Don't worry daddy! I don't need no stinking pictures. I do have a shirt for you though next time I see you!


Call me later. I finally have a day off


----------



## Reel Time (Oct 6, 2009)

Mattsfishin said:


> I knew the POTLICKERS would give me a hard time. I guess I will ask that OLD man that looked like Sunbeam to tell ya'll how many whites I gave him. He was sitting on the bank fish in and I gave him 15 or so.

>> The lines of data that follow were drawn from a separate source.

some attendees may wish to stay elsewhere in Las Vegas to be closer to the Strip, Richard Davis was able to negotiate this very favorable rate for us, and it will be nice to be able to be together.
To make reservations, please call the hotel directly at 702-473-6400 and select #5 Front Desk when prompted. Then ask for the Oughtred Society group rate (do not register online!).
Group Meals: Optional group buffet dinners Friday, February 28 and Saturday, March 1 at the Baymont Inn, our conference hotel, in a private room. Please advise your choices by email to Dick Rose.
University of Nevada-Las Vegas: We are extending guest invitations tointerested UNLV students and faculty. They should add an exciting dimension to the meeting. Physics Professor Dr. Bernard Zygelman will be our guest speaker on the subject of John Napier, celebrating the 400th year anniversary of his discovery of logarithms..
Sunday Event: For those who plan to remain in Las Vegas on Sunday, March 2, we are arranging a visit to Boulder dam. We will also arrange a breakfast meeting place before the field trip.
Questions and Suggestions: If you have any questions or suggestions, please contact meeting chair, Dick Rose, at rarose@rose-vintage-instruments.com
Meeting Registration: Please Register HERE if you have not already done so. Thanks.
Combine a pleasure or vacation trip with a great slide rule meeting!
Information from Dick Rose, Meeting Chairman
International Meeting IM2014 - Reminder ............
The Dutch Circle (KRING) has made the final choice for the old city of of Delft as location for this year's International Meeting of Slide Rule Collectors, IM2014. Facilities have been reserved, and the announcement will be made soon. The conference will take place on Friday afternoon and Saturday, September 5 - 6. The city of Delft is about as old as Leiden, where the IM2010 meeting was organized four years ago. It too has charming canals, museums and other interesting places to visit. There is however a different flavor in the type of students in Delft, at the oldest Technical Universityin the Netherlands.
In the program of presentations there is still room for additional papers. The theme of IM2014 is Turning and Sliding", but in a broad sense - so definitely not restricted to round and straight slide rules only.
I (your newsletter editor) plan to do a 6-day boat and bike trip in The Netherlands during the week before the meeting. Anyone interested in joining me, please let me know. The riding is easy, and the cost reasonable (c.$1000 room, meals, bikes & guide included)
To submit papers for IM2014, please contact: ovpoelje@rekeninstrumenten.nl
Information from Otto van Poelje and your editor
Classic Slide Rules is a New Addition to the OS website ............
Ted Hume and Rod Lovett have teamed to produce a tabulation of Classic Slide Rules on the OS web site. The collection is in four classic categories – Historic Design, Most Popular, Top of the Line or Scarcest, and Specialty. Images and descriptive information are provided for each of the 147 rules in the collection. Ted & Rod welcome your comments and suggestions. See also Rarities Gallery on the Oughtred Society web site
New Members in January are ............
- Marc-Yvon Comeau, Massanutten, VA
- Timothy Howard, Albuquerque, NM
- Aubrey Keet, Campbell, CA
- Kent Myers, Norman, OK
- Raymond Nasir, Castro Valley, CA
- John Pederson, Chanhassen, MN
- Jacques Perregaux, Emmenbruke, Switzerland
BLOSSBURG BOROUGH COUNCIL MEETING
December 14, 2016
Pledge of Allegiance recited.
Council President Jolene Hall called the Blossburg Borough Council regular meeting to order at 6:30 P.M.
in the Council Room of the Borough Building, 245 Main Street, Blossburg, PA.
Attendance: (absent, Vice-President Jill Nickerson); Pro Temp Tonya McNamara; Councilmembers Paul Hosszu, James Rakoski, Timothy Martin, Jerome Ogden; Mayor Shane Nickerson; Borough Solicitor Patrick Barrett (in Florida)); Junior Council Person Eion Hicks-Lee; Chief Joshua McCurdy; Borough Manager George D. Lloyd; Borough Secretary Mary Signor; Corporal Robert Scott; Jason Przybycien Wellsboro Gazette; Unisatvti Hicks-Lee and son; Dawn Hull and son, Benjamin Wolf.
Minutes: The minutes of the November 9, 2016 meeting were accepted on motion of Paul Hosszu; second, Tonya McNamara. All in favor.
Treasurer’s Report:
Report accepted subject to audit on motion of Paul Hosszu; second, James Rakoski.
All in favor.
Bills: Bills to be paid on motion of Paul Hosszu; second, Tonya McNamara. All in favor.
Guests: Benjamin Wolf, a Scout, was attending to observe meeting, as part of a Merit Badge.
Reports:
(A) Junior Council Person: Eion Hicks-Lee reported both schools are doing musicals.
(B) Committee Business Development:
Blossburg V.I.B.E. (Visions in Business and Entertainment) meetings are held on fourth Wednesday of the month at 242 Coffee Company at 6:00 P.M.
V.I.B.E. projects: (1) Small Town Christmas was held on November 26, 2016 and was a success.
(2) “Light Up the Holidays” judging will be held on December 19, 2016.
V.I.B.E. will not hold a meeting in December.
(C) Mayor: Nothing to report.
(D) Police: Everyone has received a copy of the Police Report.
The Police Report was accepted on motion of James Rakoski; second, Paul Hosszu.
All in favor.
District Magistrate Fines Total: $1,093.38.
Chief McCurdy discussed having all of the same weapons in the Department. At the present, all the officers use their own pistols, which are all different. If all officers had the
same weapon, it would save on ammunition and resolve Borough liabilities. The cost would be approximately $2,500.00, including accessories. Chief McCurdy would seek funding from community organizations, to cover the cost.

Can't believe him either. You got him in your back pocket.:sarcasm1

J/K again!


----------



## FishNJeremy (Jan 1, 2012)

great report but you still know the rules.


----------



## Mattsfishin (Aug 23, 2009)

One day to the next this time of year will be chicken or feathers.. Went with Bad Luck Bob aka Bankin on it and second cast I had a good keeper but we had to struggle to get fish for supper. Caught a lot of throw backs.


----------



## Whitebassfisher (May 4, 2007)

Mattsfishin said:


> One day to the next this time of year will be chicken or feathers.. Went with Bad Luck Bob aka Bankin on it and second cast I had a good keeper but we had to struggle to get fish for supper. Caught a lot of throw backs.


Yes, no doubt about it, spawning whitebass fishermen started the term "You should have been here yesterday."


----------



## Bankin' On It (Feb 14, 2013)

Bananas I tell ya. You have bananas on that boat somewhere.

I should hire myself out for tourneys. Want a team to lose? Gimme a call. One stroll across their bow and they will have skunk on them for at least a week.


----------